Le centre d'Essazok, qui couvre une population d'environ 6000 habitants et a une moyenne de 15 consultations par jour, a reçu un stock de médicaments de 312.5 CHF (125'000 CFA).
e) Médicaments périmés
Comme mentionné plus haut, les médicaments périmés représentent une perte de 2'500'000 francs CFA. Les principaux médicaments concernés sont :
- La Benzanthine 2.4 million, pour laquelle la poudre fournie est très difficile à diluer correctement, d'où des pertes importantes de produit.
- La Pénicilline G5 est souvent commandée, mais peu prescrite et la date de péremption est ainsi souvent dépassée pour ce produit.
- Les ovules de Nystatine sont conditionnés et distribués par emballages de 1000, alors que la plupart des dispensaires n'ont besoin que de 100 à 500 ovules.
- Le chloramphénicol arrive souvent de Yaoundé avec une date de péremption trop rapprochée.
Ces problèmes ont été rappelés aux gestionnaires du Centre Relais Médicaments de Mefou et des solutions ont été proposées. Par exemple, pour la Nystatine, nous avons suggéré aux autorités sanitaires de mieux répartir les quantités d'ovules en reconditionnant les paquets de 1000 en paquets de 100, et de les redistribuer en fonction des besoins réels.
CONCLUSION
Le système de gestion en commun des pharmacies mis en place par la Coopération Cameroun-Jura-Suisse est non seulement nécessaire pour des raisons de rentabilité, mais il permet surtout le maintien d'un grand nombre de dispensaires ruraux et périphériques. Dans la plupart des cas, ces dispensaires sont pour toute une partie de la population l'unique accès à des soins de base et à un traitement médical.
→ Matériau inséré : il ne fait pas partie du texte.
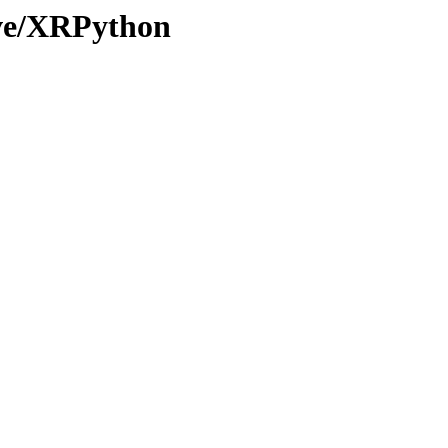
ive/XRPython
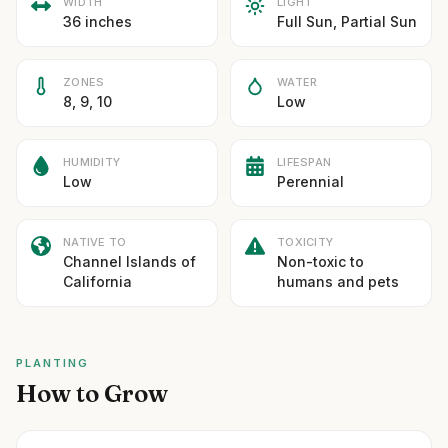
WIDTH
LIGHT
36 inches
Full Sun, Partial Sun
ZONES
WATER
8, 9, 10
Low
HUMIDITY
LIFESPAN
Low
Perennial
NATIVE TO
TOXICITY
Channel Islands of
Non-toxic to
California
humans and pets
PLANTING
How to Grow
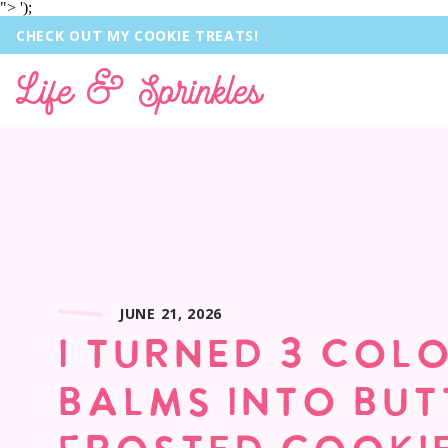
">
');
CHECK OUT MY COOKIE TREATS!
Life & Sprinkles
JUNE 21, 2026
I TURNED 3 COL
BALMS INTO BU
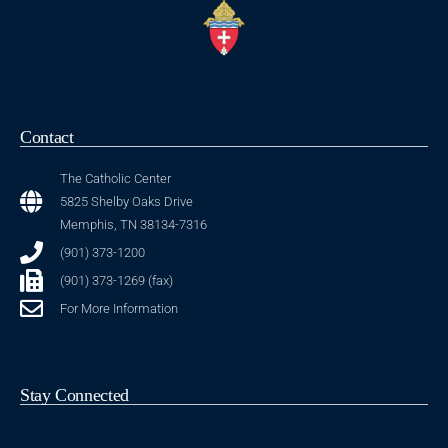
Contact
The Catholic Center
5825 Shelby Oaks Drive
Memphis, TN 38134-7316
(901) 373-1200
(901) 373-1269 (fax)
For More Information
Stay Connected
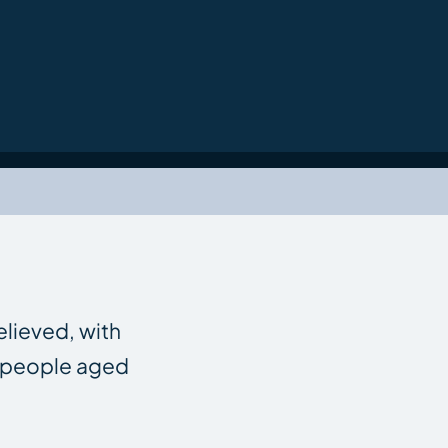
elieved, with
f people aged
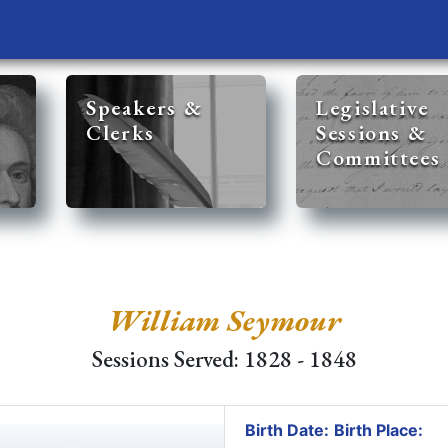
Speakers &
Legislative
Clerks
Sessions &
Committees
William Seymour
Sessions Served: 1828 - 1848
Birth Date:
Birth Place:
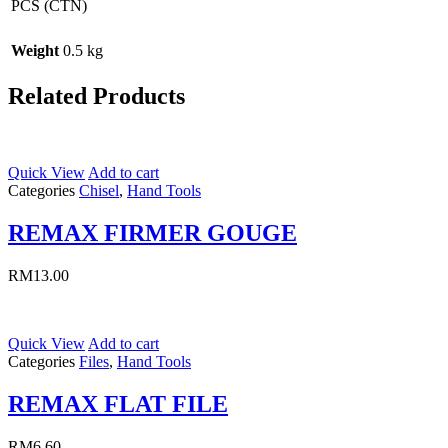
PCS (CTN)
Weight
0.5 kg
Related Products
Quick View
Add to cart
Categories
Chisel
,
Hand Tools
REMAX FIRMER GOUGE
RM
13.00
Quick View
Add to cart
Categories
Files
,
Hand Tools
REMAX FLAT FILE
RM
6.60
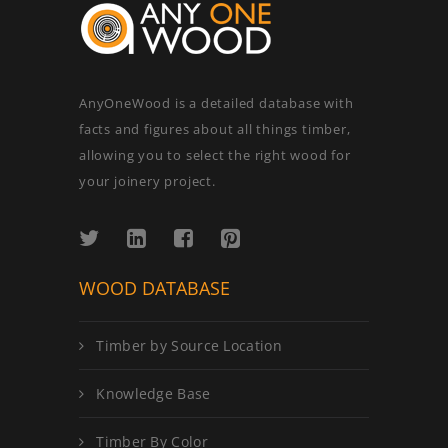
AnyOneWood is a detailed database with
facts and figures about all things timber,
allowing you to select the right wood for
your joinery project.
WOOD DATABASE
Timber by Source Location
Knowledge Base
Timber By Color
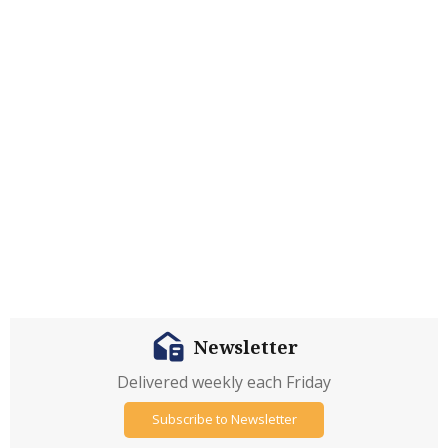
Newsletter
Delivered weekly each Friday
Subscribe to Newsletter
Même si la gestion de ce système s'est améliorée depuis quelques années, des progrès restent à faire. La mission 2006 a permis de mettre en évidence plusieurs dysfonctionnements que nous avons tenté de corriger en collaboration avec les acteurs locaux. Nous avons ainsi soutenu la réhabilitation de deux centres de santé urbains dans deux zones jusque là très largement déficitaires, représentant par conséquent une lourde charge pour l'ensemble du système. De plus, nous avons tenté d'impliquer d'avantage les populations locales et avons proposé plusieurs mesures afin d'améliorer la gestion des stocks.
A travers ces différentes actions, nous souhaitons mener ce système vers un équilibre budgétaire stable et durable. La mission de l'année 2007 nous éclairera sur les effets de notre intervention dans les départements de la Mefou-Akono et de la Mefou-Afamba, et nous espérons qu'elle aura contribué à rendre ce système de santé plus viable et autonome.